What is expected
Take the records below and print them verbatim up to and including the line that carries "right elbow: (891, 591)".
*** Task material ***
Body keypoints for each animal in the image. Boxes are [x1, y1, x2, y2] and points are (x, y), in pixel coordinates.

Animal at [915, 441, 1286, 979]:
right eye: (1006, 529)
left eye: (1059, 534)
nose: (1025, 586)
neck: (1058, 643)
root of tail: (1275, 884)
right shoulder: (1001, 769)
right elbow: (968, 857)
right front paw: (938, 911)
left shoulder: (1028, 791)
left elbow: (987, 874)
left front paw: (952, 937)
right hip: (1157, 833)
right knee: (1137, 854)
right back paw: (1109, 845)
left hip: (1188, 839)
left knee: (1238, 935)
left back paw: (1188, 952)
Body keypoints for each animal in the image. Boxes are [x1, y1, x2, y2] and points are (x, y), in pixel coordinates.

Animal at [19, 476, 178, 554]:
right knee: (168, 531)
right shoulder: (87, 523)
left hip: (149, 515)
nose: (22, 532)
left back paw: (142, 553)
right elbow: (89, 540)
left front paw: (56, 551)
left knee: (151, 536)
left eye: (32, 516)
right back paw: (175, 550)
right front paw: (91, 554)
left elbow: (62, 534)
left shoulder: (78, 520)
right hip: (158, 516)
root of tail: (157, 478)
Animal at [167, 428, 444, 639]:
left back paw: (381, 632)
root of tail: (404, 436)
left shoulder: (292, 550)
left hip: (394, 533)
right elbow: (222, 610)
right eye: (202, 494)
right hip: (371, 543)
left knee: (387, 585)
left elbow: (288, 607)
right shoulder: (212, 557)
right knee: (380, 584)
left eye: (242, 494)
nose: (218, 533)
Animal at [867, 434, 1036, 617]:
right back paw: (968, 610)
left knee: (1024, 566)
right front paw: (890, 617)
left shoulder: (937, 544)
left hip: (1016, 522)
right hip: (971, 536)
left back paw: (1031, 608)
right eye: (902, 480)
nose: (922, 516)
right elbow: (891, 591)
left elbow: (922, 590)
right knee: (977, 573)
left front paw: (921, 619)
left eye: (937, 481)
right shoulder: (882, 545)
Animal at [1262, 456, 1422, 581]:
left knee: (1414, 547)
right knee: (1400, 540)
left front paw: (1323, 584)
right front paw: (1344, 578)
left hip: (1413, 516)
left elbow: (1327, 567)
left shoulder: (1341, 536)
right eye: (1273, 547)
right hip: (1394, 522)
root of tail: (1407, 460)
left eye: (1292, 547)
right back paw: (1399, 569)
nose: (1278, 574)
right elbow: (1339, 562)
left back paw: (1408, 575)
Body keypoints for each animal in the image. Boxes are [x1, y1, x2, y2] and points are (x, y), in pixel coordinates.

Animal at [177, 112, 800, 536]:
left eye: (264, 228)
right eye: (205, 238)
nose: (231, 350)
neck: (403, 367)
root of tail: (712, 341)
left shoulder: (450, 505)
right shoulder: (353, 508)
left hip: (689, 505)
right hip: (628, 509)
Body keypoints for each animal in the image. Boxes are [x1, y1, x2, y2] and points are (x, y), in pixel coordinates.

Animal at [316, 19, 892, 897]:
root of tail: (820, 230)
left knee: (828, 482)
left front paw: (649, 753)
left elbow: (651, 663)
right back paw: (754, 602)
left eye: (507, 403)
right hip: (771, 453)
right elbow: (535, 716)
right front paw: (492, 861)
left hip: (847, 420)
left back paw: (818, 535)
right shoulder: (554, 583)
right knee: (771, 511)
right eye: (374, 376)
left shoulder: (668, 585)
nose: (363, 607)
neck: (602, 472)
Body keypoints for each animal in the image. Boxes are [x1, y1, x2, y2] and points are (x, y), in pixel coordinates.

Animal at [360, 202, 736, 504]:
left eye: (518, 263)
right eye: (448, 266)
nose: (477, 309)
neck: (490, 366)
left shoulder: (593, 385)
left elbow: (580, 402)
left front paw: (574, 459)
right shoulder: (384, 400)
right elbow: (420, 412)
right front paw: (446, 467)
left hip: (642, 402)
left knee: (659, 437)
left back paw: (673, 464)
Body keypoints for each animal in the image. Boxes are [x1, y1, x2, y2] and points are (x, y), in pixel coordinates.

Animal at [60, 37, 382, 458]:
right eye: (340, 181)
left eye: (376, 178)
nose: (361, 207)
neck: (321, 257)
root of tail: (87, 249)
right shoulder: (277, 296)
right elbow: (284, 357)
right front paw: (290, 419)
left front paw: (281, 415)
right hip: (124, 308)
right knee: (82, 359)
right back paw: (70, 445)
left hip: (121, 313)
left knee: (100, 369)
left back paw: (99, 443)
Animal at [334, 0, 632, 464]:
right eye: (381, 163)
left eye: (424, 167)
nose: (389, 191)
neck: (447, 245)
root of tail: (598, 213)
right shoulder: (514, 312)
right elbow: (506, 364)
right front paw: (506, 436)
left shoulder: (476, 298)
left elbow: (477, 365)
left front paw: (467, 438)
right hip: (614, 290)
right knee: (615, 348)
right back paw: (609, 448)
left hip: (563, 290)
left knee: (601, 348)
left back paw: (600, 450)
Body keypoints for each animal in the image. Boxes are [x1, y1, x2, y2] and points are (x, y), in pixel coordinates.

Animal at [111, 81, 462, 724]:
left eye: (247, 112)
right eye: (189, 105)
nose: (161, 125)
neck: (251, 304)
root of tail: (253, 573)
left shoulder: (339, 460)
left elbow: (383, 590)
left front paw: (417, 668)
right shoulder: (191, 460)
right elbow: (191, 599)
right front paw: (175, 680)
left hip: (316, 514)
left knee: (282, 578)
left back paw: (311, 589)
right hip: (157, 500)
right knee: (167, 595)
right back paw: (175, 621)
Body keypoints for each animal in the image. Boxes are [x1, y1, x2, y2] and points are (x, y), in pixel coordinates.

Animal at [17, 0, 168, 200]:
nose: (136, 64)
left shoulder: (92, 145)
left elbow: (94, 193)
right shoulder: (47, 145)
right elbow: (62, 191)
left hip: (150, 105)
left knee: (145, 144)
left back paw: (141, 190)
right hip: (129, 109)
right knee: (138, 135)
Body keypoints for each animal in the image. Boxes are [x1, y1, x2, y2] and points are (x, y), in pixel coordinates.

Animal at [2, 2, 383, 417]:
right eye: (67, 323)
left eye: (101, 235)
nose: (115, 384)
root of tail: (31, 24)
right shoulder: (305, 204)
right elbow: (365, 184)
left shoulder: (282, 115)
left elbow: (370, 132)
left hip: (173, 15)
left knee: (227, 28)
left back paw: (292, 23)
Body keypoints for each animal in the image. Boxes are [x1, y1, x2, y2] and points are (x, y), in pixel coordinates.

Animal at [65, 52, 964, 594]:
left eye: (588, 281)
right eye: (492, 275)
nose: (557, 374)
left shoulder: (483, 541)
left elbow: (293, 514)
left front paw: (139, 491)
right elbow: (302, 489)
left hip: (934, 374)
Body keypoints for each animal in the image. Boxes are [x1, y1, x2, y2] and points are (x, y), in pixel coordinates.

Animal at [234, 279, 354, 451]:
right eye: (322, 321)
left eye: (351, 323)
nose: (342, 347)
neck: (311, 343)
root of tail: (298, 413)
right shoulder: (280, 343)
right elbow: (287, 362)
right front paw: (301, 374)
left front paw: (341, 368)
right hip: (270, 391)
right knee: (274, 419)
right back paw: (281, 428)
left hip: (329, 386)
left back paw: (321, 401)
*** End of Task material ***
Output for this task
Body keypoints for each animal in the image. Boxes are [x1, y1, x2, y2] and points are (x, y), in pixel coordinates.

Animal at [915, 441, 1286, 979]:
right eye: (1006, 529)
left eye: (1059, 534)
nose: (1025, 586)
neck: (1058, 643)
root of tail: (1275, 884)
right shoulder: (1001, 769)
right elbow: (968, 857)
right front paw: (938, 911)
left shoulder: (1028, 791)
left elbow: (987, 874)
left front paw: (952, 937)
right hip: (1157, 833)
right knee: (1137, 854)
right back paw: (1109, 845)
left hip: (1188, 839)
left knee: (1238, 935)
left back paw: (1188, 952)
Body keypoints for each animal in the image. Boxes are [x1, y1, x2, y2] and points are (x, y), in pixel coordinates.

Animal at [19, 476, 178, 554]:
right knee: (168, 531)
right shoulder: (87, 523)
left hip: (149, 515)
nose: (22, 532)
left back paw: (142, 553)
right elbow: (89, 540)
left front paw: (56, 551)
left knee: (151, 536)
left eye: (32, 516)
right back paw: (175, 550)
right front paw: (91, 554)
left elbow: (62, 534)
left shoulder: (78, 520)
right hip: (158, 516)
root of tail: (157, 478)
Animal at [167, 428, 444, 639]:
left back paw: (381, 632)
root of tail: (404, 436)
left shoulder: (292, 550)
left hip: (394, 533)
right elbow: (222, 610)
right eye: (202, 494)
right hip: (371, 543)
left knee: (387, 585)
left elbow: (288, 607)
right shoulder: (212, 557)
right knee: (380, 584)
left eye: (242, 494)
nose: (218, 533)
Animal at [867, 434, 1036, 617]:
right back paw: (968, 610)
left knee: (1024, 566)
right front paw: (890, 617)
left shoulder: (937, 544)
left hip: (1016, 522)
right hip: (971, 536)
left back paw: (1031, 608)
right eye: (902, 480)
nose: (922, 516)
right elbow: (891, 591)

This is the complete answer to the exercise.